Respecting the structure, the precise stimulation of tissue, and training the skill of contractile control are very valuable “behind the scenes” decisions we can make, and these can positively influence joint health, reduce and/or mitigate overuse and injurious movement, improve external performance, can influence how often we can practice, and therefore how far we can get and how long we can continue in our athletic endeavors over a lifetime.
An Internal Performance approach can be applied to injury prevention & recovery, as well as applied towards exercise training…
An Internal Performance Approach To Injury Prevention & Recovery
Athletes are often compared to high performance race cars. In addition to proper fuel and proper training, we must also consider the stresses placed on the vehicle.
In order to reach a higher level of performance, athletes often train at a higher level of intensity. Like race cars, the faster and harder they train, the more often they will need a “pit stop”.
Muscle “imbalances” and abnormal alignment/movement can become precursors to injury, especially during periods of intense and repetitive training. Poor alignment and compensatory movement can place excessive stress on muscles, joints, tendons, and other tissues. Pain and further compensation are often the symptoms that follow.
Conventional methods and therapies typically attempt to treat the resulting symptoms of pain/tightness/fatigue, without exploring and addressing the underlying muscular/mechanical factors that can cause those symptoms… this usually leads to further compensation, and recurring/more severe injuries down the road.

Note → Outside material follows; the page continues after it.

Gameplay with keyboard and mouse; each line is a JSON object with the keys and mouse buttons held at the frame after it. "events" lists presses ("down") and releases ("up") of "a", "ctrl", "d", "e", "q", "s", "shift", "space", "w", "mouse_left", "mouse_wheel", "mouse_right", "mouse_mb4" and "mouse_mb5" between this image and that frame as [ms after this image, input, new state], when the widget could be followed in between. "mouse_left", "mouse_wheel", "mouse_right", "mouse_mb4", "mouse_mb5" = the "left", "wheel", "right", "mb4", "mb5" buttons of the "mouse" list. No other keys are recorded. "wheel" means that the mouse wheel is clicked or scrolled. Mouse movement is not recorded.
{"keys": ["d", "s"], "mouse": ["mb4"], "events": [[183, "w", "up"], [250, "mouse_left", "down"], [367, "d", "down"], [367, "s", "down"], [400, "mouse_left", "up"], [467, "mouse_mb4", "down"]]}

The goal should be to correct the muscular participation before the injury occurs, however if an injury is already present, the improvement in muscular participation, the improvement in force distribution through the muscular system, and the increase in muscular control/stability will provide a better environment for healing and faster rehabilitation. The end result is increased stability, better recovery, and improved athletic capabilities.
An Internal Performance Approach To Exercise & Training
Exercise is commonly measured by external variables; how much weight you used, how many repetitions you performed, how fast you completed the challenge, or how long you could endure the challenge, etc..
Very few people ask and assess HOW WELL you perform the challenge, and what level of focus, intention, and specificity you bring to each exercise. When we focus on the internal variables, such as tension-generation, control, intention, etc., we can bring our exercise attention where it often needs to be; the human body. Afterall, exercise is first and foremost, an opportinuty to invest in the body; it’s not just a workout to conquer and/or something that can offer us gym-bragging rights.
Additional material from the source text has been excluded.